> Data segment

○ ○ ○ ○ ○

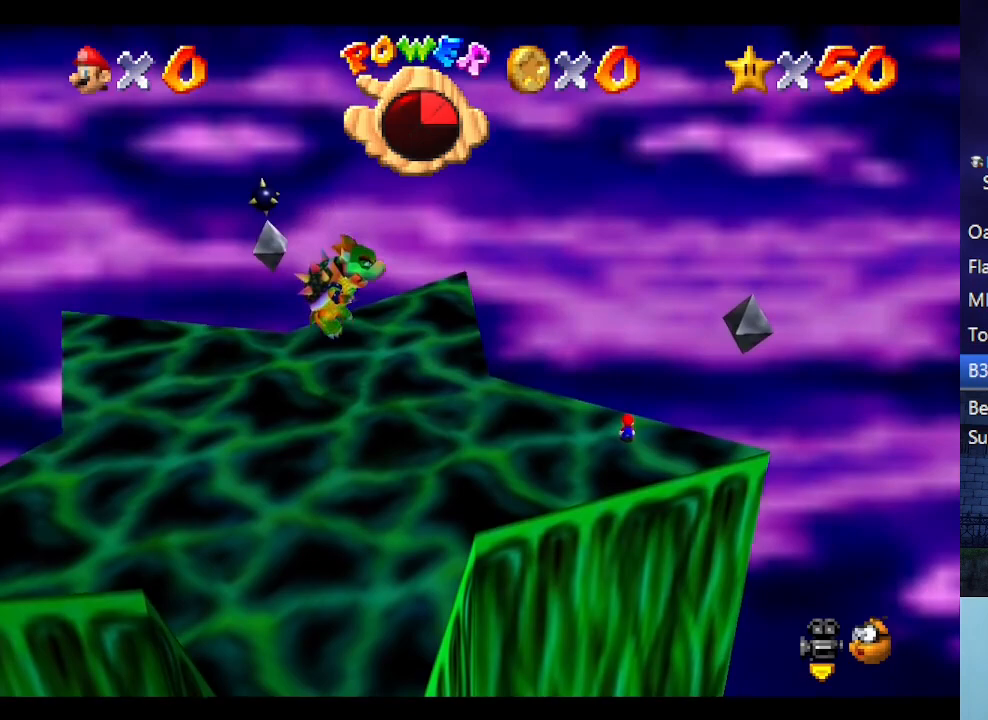
{"buttons": [], "left_stick": "center", "events": []}
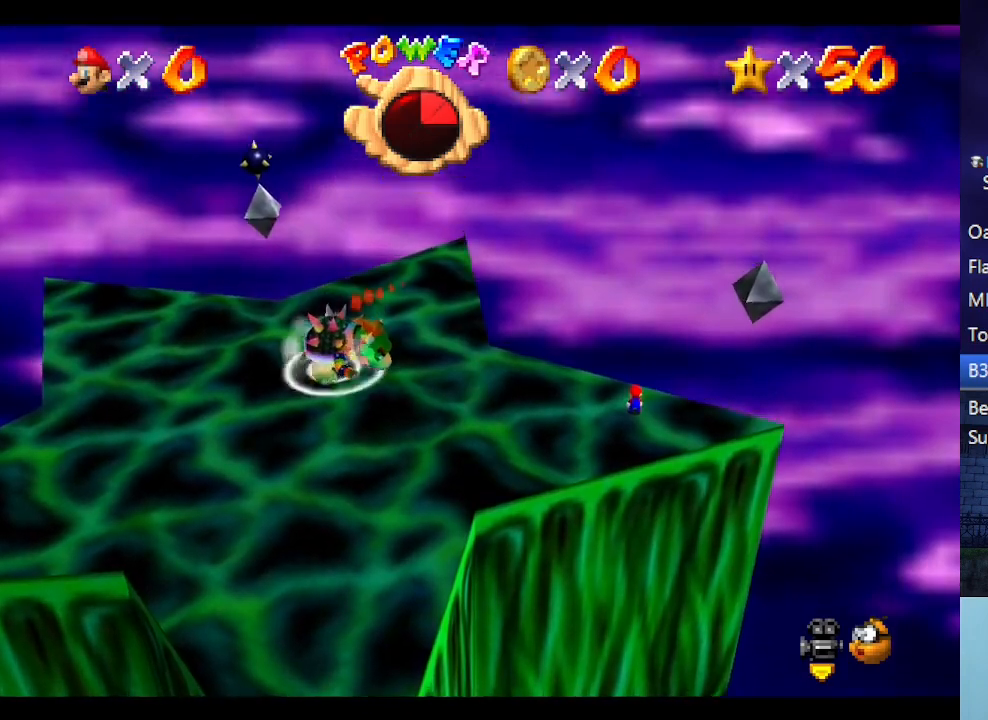
{"buttons": [], "left_stick": "center", "events": []}
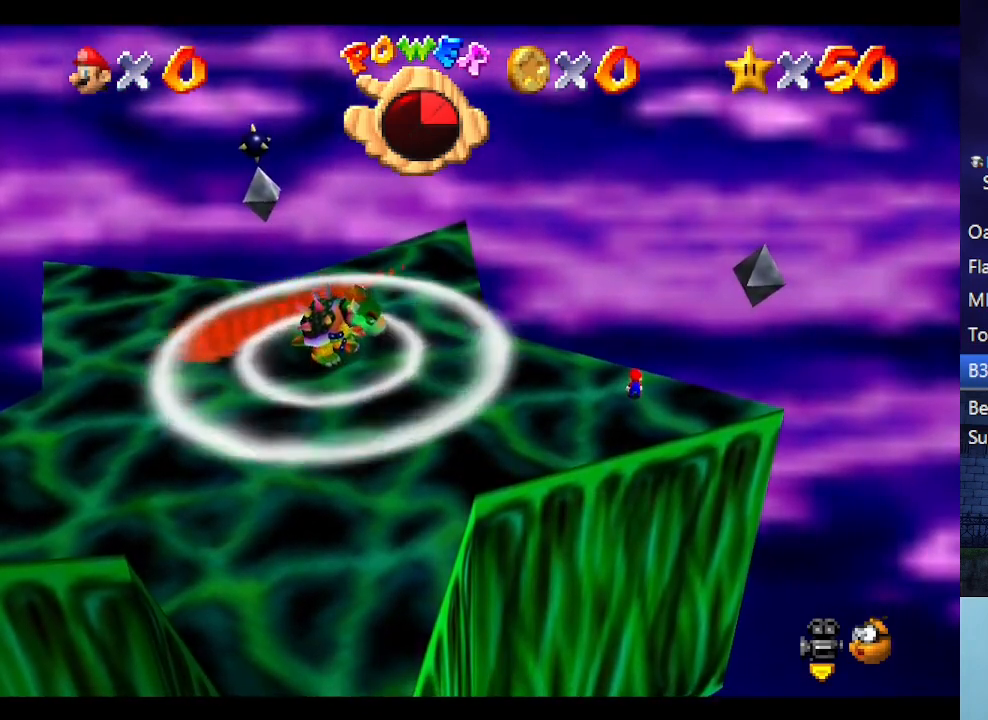
{"buttons": ["A"], "left_stick": "center", "events": [[267, "A", "down"]]}
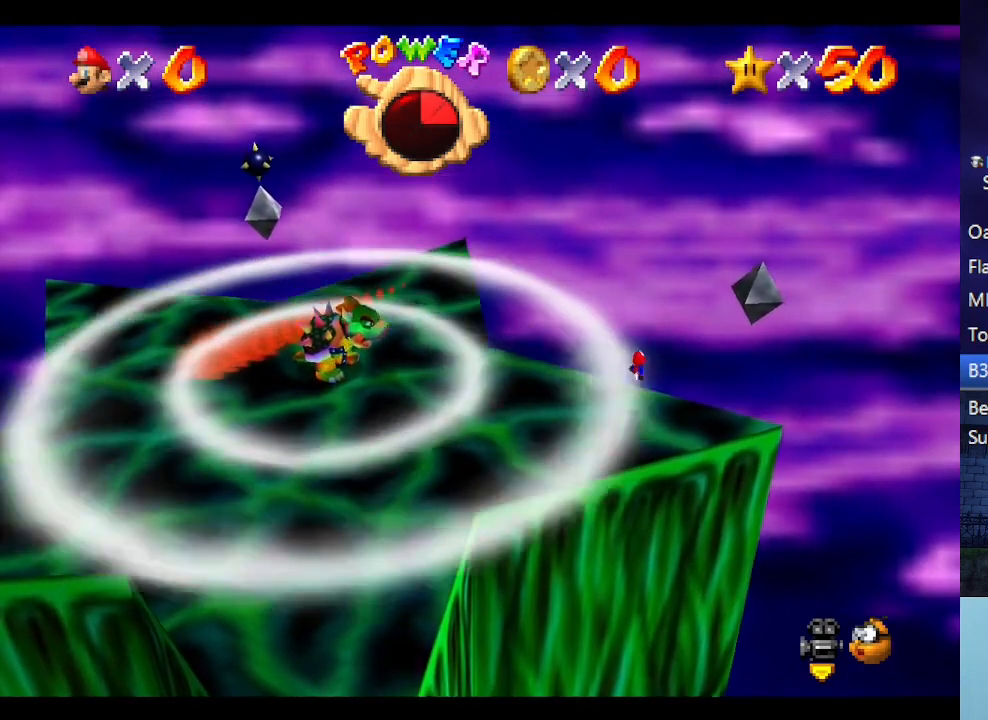
{"buttons": [], "left_stick": "center", "events": [[67, "left_stick", "left"], [133, "B", "down"], [233, "left_stick", "center"], [267, "B", "up"], [300, "A", "up"]]}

○ ○ ○ ○ ○

> Task item
Make an exact copy of the listing above. Do not include the pictures.

> Answer section
{"buttons": [], "left_stick": "center", "events": []}
{"buttons": [], "left_stick": "center", "events": []}
{"buttons": ["A"], "left_stick": "center", "events": [[267, "A", "down"]]}
{"buttons": [], "left_stick": "center", "events": [[67, "left_stick", "left"], [133, "B", "down"], [233, "left_stick", "center"], [267, "B", "up"], [300, "A", "up"]]}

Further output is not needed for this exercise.